What needs to be done ▸ Stop at the line that contains "right knee: (50, 149)". Until then, set down each line of the records exactly, beginning with the first, and skip pictures.

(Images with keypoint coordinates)
------------------------

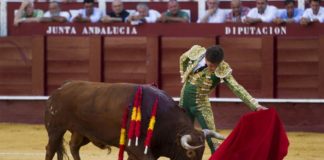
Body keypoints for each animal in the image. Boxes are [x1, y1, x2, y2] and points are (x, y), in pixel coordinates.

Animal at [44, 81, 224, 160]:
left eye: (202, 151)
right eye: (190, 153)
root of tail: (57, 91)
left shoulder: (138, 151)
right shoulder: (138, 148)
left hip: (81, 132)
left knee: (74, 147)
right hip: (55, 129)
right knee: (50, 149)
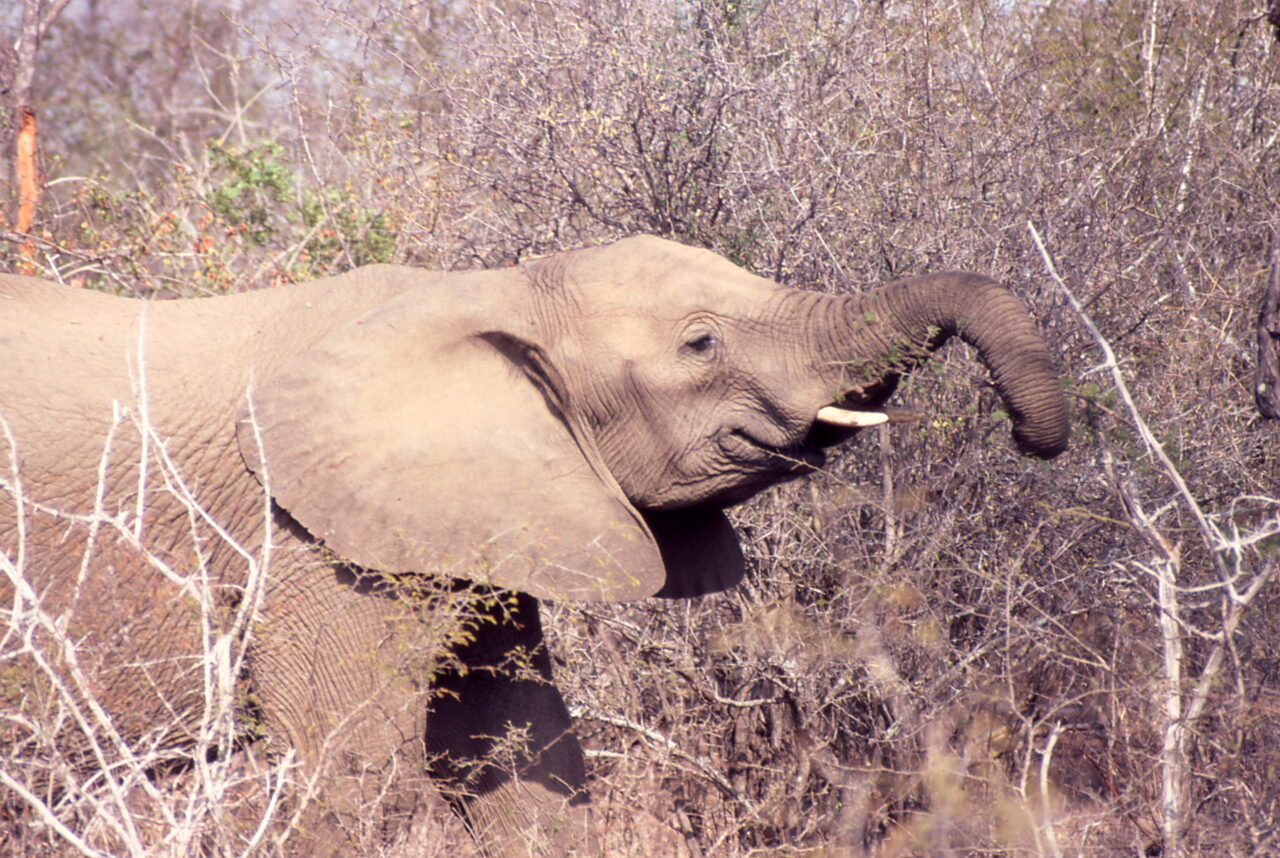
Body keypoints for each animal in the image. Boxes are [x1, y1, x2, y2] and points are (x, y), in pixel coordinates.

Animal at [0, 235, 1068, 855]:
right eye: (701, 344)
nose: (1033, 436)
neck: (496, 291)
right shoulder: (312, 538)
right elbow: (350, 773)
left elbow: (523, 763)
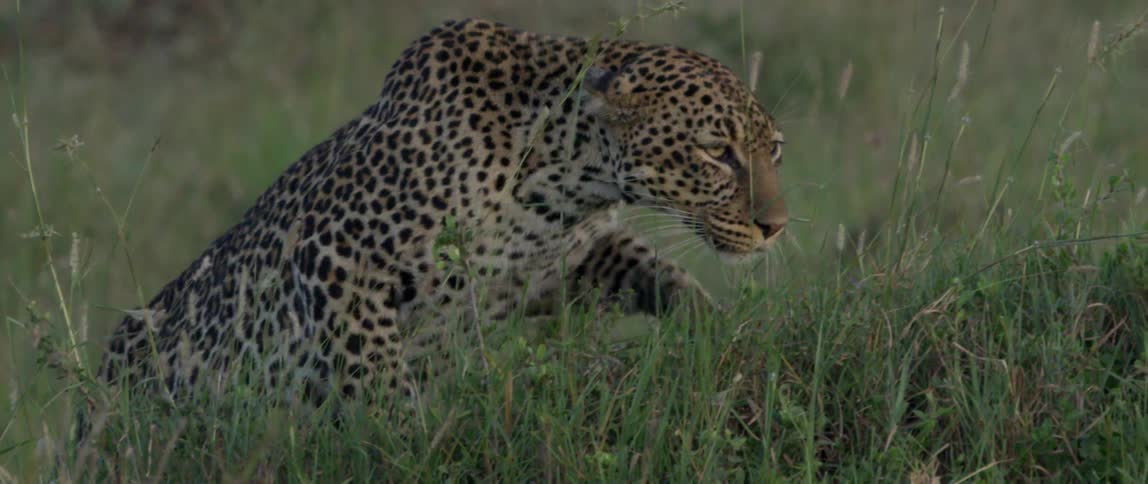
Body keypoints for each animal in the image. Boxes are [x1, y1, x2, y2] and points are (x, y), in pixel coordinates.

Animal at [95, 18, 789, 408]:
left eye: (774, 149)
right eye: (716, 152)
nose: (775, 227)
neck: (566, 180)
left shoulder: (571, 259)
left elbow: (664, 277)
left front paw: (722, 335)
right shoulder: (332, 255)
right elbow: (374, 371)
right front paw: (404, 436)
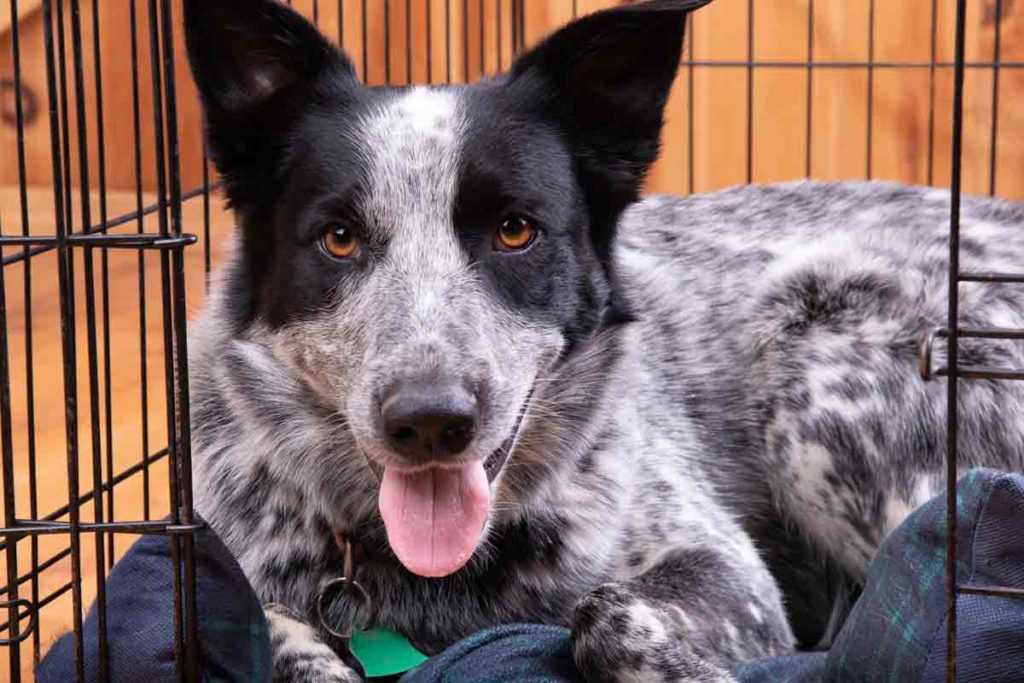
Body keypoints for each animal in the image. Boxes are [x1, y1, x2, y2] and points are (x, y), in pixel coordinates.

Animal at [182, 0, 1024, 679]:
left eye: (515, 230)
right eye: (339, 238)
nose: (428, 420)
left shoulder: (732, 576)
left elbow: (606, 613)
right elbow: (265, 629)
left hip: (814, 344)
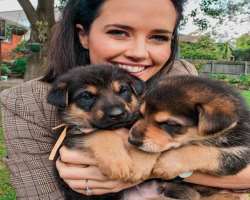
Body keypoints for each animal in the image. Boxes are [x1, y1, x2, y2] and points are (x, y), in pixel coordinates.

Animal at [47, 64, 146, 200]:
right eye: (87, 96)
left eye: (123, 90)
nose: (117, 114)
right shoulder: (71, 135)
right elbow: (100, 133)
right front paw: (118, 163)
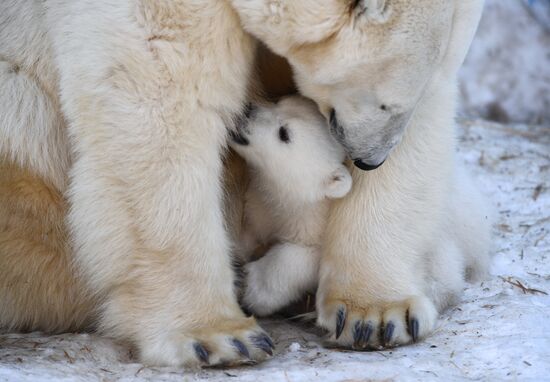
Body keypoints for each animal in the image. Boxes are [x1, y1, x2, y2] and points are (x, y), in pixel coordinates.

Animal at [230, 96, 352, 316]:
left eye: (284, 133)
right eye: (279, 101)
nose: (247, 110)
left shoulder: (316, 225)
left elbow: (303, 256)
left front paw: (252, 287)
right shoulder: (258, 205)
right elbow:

------------------------

Your response ▸
Body keypoints for each animal in the image. Boxes are [x1, y1, x2, y2] and points are (x, y), in pixel coordinates.

Animal at [44, 81, 224, 160]:
left eye: (202, 151)
right eye: (190, 153)
root of tail: (57, 91)
left shoulder: (138, 151)
right shoulder: (138, 148)
left hip: (81, 132)
left knee: (74, 147)
right hip: (55, 129)
right knee: (50, 149)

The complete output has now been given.